**INFORMATION SUPPLIED**
========
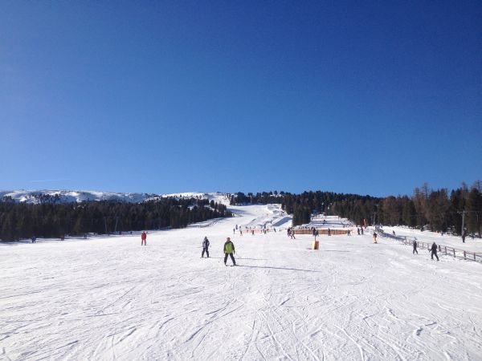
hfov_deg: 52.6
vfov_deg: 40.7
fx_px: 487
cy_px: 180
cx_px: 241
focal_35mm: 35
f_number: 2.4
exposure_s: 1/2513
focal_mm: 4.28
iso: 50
========
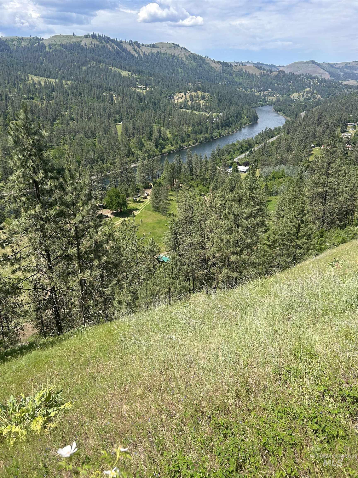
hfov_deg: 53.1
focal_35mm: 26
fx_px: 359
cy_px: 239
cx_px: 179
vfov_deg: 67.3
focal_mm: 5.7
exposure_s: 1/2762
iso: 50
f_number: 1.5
========
**WHAT YOU NEED TO DO**
Looking back over the data above, restate word for word the lines that begin at the line with "hfov_deg: 53.1" and end at the line with "f_number: 1.5", inclusive.

**RESPONSE AREA**
hfov_deg: 53.1
focal_35mm: 26
fx_px: 359
cy_px: 239
cx_px: 179
vfov_deg: 67.3
focal_mm: 5.7
exposure_s: 1/2762
iso: 50
f_number: 1.5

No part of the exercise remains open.